**** Given records ****

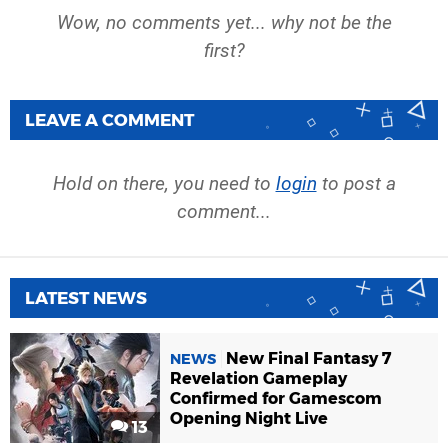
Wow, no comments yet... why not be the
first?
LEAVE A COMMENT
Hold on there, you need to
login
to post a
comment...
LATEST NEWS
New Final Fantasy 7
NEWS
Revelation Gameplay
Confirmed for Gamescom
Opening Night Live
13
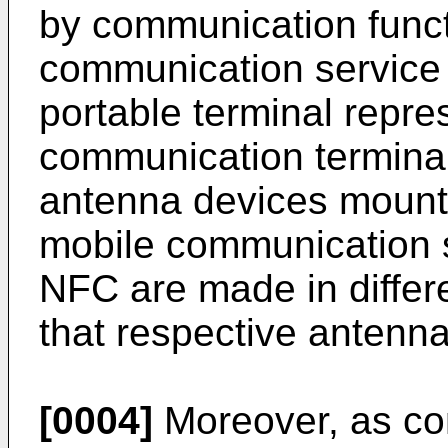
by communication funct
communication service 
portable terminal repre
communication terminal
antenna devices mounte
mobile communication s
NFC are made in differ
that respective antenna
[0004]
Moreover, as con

****
**** Given records ****

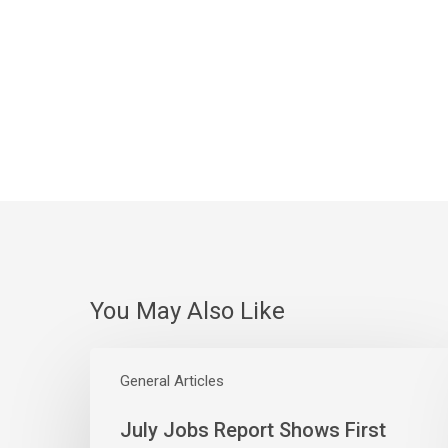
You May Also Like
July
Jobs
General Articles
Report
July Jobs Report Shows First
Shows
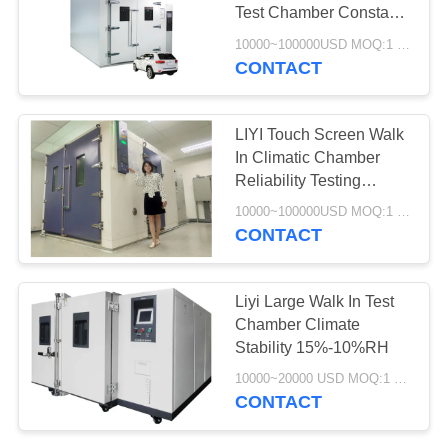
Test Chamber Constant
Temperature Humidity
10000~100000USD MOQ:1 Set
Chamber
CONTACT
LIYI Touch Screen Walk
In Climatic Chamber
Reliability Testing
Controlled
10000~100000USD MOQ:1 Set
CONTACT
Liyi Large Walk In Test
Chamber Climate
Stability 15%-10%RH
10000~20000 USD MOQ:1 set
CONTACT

****

Work to complete
Return only the stretch of the material above from the line holding "communication service" through the line holding "Moreover, as con", copied exactly.

Exercise result
communication service 
portable terminal repre
communication terminal
antenna devices mounte
mobile communication s
NFC are made in differ
that respective antenna
[0004]
Moreover, as con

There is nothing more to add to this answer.